A news trade is a type of trade that is based on the release of new economic or financial data. This type of trade typically involves buying or selling a security or other financial instrument in anticipation of the market’s reaction to the news. Traders who participate in news trading often use sophisticated analytical techniques to predict how the market will react to the news.
How can news affect stock markets?
News can cause stock prices to rise or fall if it is seen as good or bad news for the company in question. For example, if a company announces strong earnings or releases a new product that is well-received by the market, its stock price is likely to rise. Conversely, negative news such as a product recall or allegations of fraud can lead to a stock price decline.
Trading news events example
We have all been there. Have you bought a stock you thought was a winner, like the perfect first date? It looked good, felt good, sounded good, smelled right, and most of all, acted right. Even when it came to paying the bill, they paid.
The bill, of course, was the earnings report. The earnings were great, the chart looked good, and the fundamentals looked great; it had an order book of new contracts in a booming economy and an industry leader delivering a good service. Yet when the excellent earnings were reported, beating estimates no less, the stock plummeted by 50% in one day.
Did you know that unless you pay for the premium services offered by Bloomberg and Reuters, you receive the news with a 30-minute delay? The playing field is not quite level. That is why you pay the premium price.
On the release of the earnings, the company decided to issue more new stock to the market, the stock price had quadrupled in the previous four months to over $2, and the future was rosy, yet the delay in news hurt. When this charlatan of a company decided to issue extra stock to raise capital for one of its new megaprojects, it issued them at 50% of the value of the stock available on the market. This immediately involved carnage to the stock price. In fact, the price, although eventually recovering, has again slumped to under $1.
Some play the news with some success. The problem with playing the news is it is not hard and cold facts; it is feelings, interpretation, and an abstract appreciation for how the public interprets news events.
How often does it happen that when a good earnings report is announced, the stock falls?

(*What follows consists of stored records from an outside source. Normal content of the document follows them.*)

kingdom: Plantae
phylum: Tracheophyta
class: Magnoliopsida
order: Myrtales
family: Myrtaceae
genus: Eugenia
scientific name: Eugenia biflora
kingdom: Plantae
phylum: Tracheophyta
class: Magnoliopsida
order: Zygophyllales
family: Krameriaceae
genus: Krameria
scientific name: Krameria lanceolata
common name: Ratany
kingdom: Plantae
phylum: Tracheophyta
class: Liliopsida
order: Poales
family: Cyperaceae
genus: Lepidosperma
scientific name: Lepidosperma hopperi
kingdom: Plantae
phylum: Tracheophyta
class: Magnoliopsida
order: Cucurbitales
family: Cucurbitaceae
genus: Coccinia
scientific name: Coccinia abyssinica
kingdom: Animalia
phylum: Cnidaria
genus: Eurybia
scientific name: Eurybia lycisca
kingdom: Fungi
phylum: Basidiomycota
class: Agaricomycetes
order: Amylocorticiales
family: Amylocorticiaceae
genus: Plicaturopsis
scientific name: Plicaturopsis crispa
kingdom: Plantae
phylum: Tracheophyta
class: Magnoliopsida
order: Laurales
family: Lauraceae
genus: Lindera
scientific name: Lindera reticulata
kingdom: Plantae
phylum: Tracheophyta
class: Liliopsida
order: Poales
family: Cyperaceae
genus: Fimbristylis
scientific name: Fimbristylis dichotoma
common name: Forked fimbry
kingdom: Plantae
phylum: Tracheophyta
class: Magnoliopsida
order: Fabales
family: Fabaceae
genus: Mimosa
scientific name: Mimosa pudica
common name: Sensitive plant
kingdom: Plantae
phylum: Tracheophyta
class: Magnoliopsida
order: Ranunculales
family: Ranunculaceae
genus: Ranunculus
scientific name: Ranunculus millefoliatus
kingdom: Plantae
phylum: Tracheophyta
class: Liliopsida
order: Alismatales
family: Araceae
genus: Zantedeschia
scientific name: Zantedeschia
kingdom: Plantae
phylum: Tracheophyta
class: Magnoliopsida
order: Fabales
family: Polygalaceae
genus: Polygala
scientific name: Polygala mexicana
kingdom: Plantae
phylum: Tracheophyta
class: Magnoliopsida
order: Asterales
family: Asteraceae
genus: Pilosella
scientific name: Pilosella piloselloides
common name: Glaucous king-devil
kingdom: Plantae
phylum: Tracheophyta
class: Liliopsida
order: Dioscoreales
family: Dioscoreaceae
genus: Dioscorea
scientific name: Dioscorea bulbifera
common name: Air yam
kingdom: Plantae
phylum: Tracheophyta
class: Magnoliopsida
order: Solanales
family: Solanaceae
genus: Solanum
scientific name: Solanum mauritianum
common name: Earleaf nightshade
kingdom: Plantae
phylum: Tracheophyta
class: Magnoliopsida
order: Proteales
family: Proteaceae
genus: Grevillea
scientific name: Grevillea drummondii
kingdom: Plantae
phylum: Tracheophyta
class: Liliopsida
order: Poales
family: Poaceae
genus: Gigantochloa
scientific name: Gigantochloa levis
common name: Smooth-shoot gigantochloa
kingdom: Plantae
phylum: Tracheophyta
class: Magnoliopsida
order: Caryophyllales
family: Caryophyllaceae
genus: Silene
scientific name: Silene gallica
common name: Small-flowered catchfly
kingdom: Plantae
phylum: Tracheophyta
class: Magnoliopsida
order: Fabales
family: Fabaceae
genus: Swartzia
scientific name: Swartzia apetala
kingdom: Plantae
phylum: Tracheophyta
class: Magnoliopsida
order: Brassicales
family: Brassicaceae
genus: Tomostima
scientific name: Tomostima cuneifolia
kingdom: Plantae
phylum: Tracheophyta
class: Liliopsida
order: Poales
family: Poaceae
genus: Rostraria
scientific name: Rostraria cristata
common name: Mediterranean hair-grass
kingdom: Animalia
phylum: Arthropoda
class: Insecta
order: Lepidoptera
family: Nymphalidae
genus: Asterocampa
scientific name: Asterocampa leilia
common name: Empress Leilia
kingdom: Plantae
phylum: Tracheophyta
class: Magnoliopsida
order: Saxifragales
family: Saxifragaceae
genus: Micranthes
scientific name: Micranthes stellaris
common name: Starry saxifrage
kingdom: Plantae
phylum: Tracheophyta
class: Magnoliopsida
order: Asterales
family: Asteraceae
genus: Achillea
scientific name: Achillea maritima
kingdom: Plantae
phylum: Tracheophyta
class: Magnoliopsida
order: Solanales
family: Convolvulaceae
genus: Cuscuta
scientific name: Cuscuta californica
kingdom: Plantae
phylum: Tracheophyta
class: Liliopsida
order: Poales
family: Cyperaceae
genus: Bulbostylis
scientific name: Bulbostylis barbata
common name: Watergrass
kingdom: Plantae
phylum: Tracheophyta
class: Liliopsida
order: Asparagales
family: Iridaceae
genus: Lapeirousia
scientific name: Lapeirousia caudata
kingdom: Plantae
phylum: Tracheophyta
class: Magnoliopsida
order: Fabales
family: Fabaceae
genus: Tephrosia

Too often! Why? There is a saying on Wall Street that you “buy the rumor sell the news.” That’s great if you mingle in the rumor circles that might pay insiders, employees, and good buddies with the CEO. However, mere mortals might not have these advantages. There are also too many rumors that have backfired, tips from a friend in the industry, the nod from the supplier to a new startup company with a bright future, apart from being illegal, insider trading of this nature, especially when the second-hand is completely unreliable.
But to some extent, we all play the news. One way or another, it gets us. Turn on any news channel, and the reporters constantly overstate the meaning of things. We should not believe everything we read. One of my favorite headlines was from USA Today.
“Gas price decline may spur inflation.”
Honestly, can you believe that!
Of course, economists can rationalize anything, but you should not believe everything you read. It can be useful if we take the news with a pinch of salt and make our minds up about its real meaning. But too much news can drag you in with the sheep on the road to the slaughterhouse.
Trading the news can be very difficult; this is why there is such a strong emphasis on fundamentals and technical analysis.
News is completely open to interpretation; this is why I detest news corporations that force their opinions on viewers or readership. Viewing news with a contrarian attitude or making your own decisions on what that news means is critical. When everyone was yelling from the rooftops that the American auto industry was dead, you should have been watching Ford for a rebound.
What is the difference between news trading and regular day trading?
The main difference between news trading and regular day trading is that news trading involves making trades based on events that have just occurred, while regular day trading is more about making trades based on the overall market trend. News trading can be riskier and more profitable since there is often more volatility in the markets immediately following major news events.
This training course section gave you an overview of the stock markets, their size, and their growth. We also covered the boom and bust and cycles. We even looked at how to build a successful trading plan and trade the news.